For a perspective on these costs, I think it is good to have a look at the government’s preferred delivery model of the project, the availability of a public-private partnership. Each year, for the next 20 years after construction, the territory government will make a $100 million payment to a private consortium—every year for 20 years. That is $8.3 million a month, $1.9 million a week. What is more, with this $100 million payment in outgoings, what is the annual revenue of light rail? It is $5 million. According to the business case, $5 million per year is the revenue for light rail—outgoings $100 million; incomings $5 million. It is absolutely scandalous that the government is trying to shut down debate on this issue. The total ACTION operating budget is about $125 million. So the government is saying, “We value 12 trams the same as 400 buses.” Four hundred buses in operation is what the equation is—12 trams or 400 buses. It is absolutely outrageous that the government would try and shut down debate on this issue.

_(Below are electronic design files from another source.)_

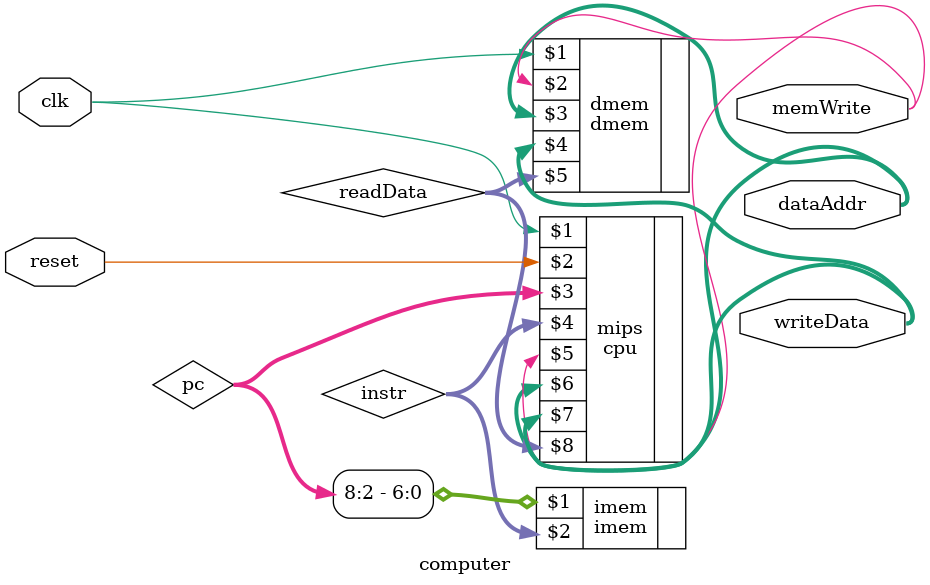
<source format=sv>

`ifndef COMPUTER
`define COMPUTER

`timescale 1ns/100ps

`include "./cpu.sv"
`include "./imem.sv"
`include "./dmem.sv"

module computer(clk, reset, writeData, dataAddr, memWrite);
	input logic clk, reset;
	output logic [31:0] writeData, dataAddr;
	output logic memWrite;

	logic [31:0] pc, instr, readData;
	
  // computer internal components
  // the RISC CPU
  cpu mips(clk, reset, pc, instr, memWrite, dataAddr, writeData, readData);
  // the instruction memory ("text segment") in main memory
  imem imem(pc[8:2], instr);
  // the data memory ("data segment") in main memory
  dmem dmem(clk, memWrite, dataAddr, writeData, readData);

endmodule

`endif // COMPUTER

</source>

The new Chief Minister has also liked to promote light rail as a great job opportunity. But, as he would know, each dollar spent comes with an opportunity cost. We have to ask: is $800 million on this project the best way to spend $800 million? What are the alternatives? How many alternatives are there that do not involve international consortia? Could it possibly be that a hundred $8 million projects might deliver a far better economic return for small businesses across the ACT?

This project is fundamentally flawed and this legislation is fundamentally flawed. This is disappointing legislation. It is legislation which shuts out the community and shuts out the Assembly. It is a government that is using its bare majority of nine members, put together by Labor and a Green after the last election, to simply shut out the community. The opposition will be voting against this bill and will also be moving amendments to try and make the bill marginally better. As I have already said, this is flawed legislation and it should not go ahead.

MR CORBELL (Molonglo—Deputy Chief Minister, Attorney-General, Minister for Health, Minister for the Environment and Minister for Capital Metro) (4.50): I am pleased to rise to support this debate this evening. This very much is a debate about values. It is about your future vision and perspective and objectives for the growth and development of our city. It is a debate about the next 20 to 30 years, not just about the next 12 to 18 months.

Members interjecting—

MR CORBELL: I heard Mr Coe in silence, Madam Assistant Speaker, and they are entitled to hear the arguments they do not want to hear.